Пути и лица. О русской литературе XX века | страница 67
Возвращаясь же к поэзии зарубежья, где взаимодействие традиции и авангарда шло, прежде всего (как доминирующая тенденция), под знаком приверженности традиции, замечу, что очевидным «исключением из правила» была, конечно, М.Цветаева, чья поэзия 1920-х годов явно выламывалась из этой тенденции. Это тогда же заметил Ходасевич, указавший (в рецензии на сказку «Молодец», 1925 г.) на особую роль «заумной» стихии у Цветаевой [129]. Эта же тяга к усложнению средств поэтического выражения, внимание к опыту авангарда заметны во многих произведениях Цветаевой 1920-х годов — скажем, в «Крысолове» (1925), где в уста Флейты не случайно вложена мысль — основная для футуристов-заумниково верховенстве звука над смыслом:
«Словарю — / Смыслов нищему корчмарю, / Делу рук — / Кто поверит, когда есть звук: / Царь и жрец». Не случайно и записанное Цветаевой в 1925 году размышление о зашифрованности стиха и о роли бессознательного в искусстве, сближающее ее творческую позицию с позицией Мандельштама и Кузмина в те же годы и с устремлениями русского и европейского авангарда 1920-х годов (прежде всего, сюрреализма): «Есть вещи, которые можно только во сне.
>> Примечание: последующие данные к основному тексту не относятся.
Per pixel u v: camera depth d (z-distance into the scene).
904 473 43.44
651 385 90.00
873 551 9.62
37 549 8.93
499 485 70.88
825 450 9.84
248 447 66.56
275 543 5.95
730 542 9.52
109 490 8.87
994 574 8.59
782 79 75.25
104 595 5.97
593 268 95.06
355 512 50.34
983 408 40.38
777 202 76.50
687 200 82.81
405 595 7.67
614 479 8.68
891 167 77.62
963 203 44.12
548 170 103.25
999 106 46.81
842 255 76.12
Те же — в стихах. Некая зашифрованность сна и стиха, вернее: обнаженность сна – зашифрованность стиха. Что-то от семи покрывал, внезапно сорванных. Под седьмым покрывалом — ничего: Ничто: воздух: Психея. Будемте же любить седьмое покрывало: “искусство”» [130].
При всей неслучайности возникновения противоположных векторов поэтического развития в России и в зарубежье, не только этим определялось соотношение двух путей русской поэзии в 1920-1930-е годы. Здесь явственно давали знать о себе черты родства, общности истоков, причастности к одному культурному наследию. Даже в 1920-е годы, в пору активизации радикальных литературных групп, ориентация на традицию, на классический русский стих оставалась и в России ведущим фактором поэтического развития.